I've been struggling on the following exercice lately :
Consider $(X_n)_{n\ge 1}$ a sequence of mutually independent real-valued random variables, standardized, that follow any given law. Let $Y$ be a real random variable such that $\mathbb{E}[Y]$ is finite. What is the limit of $(\mathbb{E}[Y X_n])_{n\ge 1}$ ?
Let's write the variance-covariance matrix of the vector $(Y,X_1,\dots,X_n)$. We will denote this $(n+1) \times (n+1)$ matrix by $\Sigma_n$: $$\Sigma_n = \begin{pmatrix} \operatorname{Var}[Y] & \operatorname{Cov}(Y, X_{1}) & \cdots & \operatorname{Cov}(Y,X_{n}) \\ \operatorname{Cov}(Y, X_{1}) & \ddots & \cdots & \vdots\\ \vdots & \vdots & \ddots & \vdots\\ \operatorname{Cov}(Y, X_{n}) & \cdots & \cdots& \operatorname{Var}[X_n] \end{pmatrix} = \begin{pmatrix} \operatorname{Var}[Y] & \mathbb{E}[YX_1] & \cdots & \cdots & \mathbb{E}[YX_n] \\ \mathbb{E}[YX_1] & 1 & 0 & \cdots & 0\\ \vdots & 0 & \ddots & \ddots & \vdots\\ \mathbb{E}[YX_{n-1}] & \vdots & \ddots & 1 & 0\\ \mathbb{E}[YX_n] & 0 & \cdots & 0 & 1 \end{pmatrix}$$
We used the fact that the $X_i$ are normalized and mutually independent.

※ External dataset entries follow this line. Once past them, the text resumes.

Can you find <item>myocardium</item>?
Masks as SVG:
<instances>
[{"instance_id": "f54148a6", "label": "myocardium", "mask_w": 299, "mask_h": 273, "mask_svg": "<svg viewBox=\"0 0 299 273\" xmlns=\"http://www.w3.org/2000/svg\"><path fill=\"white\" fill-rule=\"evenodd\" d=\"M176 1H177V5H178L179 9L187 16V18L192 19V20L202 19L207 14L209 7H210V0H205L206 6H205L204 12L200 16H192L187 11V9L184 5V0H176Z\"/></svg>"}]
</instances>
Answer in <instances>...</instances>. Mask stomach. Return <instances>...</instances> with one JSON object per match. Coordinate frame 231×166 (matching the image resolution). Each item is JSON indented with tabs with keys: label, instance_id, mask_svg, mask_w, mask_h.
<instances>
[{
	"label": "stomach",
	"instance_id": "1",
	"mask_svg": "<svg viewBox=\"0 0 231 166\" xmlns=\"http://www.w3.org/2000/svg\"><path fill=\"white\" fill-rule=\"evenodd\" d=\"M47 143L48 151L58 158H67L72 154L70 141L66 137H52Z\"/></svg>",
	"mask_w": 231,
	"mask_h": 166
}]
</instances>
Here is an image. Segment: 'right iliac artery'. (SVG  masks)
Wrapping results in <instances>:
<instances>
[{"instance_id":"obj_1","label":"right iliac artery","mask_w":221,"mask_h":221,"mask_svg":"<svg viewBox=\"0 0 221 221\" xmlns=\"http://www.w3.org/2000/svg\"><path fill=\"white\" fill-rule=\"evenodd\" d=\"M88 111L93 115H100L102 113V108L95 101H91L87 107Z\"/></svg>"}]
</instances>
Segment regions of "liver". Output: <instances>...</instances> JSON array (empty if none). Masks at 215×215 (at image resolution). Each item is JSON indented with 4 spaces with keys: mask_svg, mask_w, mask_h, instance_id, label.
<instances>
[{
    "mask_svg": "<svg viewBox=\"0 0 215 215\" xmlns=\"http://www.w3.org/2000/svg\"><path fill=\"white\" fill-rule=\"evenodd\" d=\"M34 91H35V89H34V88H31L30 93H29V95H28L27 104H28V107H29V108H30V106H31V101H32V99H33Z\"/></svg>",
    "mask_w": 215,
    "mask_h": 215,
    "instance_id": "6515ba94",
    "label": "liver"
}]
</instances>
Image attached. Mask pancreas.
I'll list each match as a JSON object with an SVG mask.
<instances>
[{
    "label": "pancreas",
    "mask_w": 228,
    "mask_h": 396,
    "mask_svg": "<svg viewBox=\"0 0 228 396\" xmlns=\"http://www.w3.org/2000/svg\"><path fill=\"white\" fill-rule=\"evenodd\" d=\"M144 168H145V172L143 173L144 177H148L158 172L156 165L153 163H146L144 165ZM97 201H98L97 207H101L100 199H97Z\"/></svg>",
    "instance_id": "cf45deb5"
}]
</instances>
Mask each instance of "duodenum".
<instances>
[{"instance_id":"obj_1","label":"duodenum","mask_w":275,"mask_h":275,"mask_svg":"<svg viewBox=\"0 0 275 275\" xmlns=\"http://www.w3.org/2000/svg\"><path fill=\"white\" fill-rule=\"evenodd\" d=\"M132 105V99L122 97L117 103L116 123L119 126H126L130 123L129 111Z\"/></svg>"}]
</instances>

One thing that we know with this type of matrix is that, to be a covariance matrix, it has to be positive semi-definite. In particular, its eigenvalues are positive. Thus we can have a look at the roots of the $\lambda$-polynomial $\text{det}(\Sigma_n - \lambda I_{n+1}).$ I do end up with a recursive expression for this determinant by developing the last line, but it doesn't seem to be enough to conclude. We also have $\displaystyle \sum \operatorname{eigenvalues} = \operatorname{Tr}(\Sigma_n) = \operatorname{Var}[Y] + n.$
Do you have any other ideas to solve this ? Thanks in advance.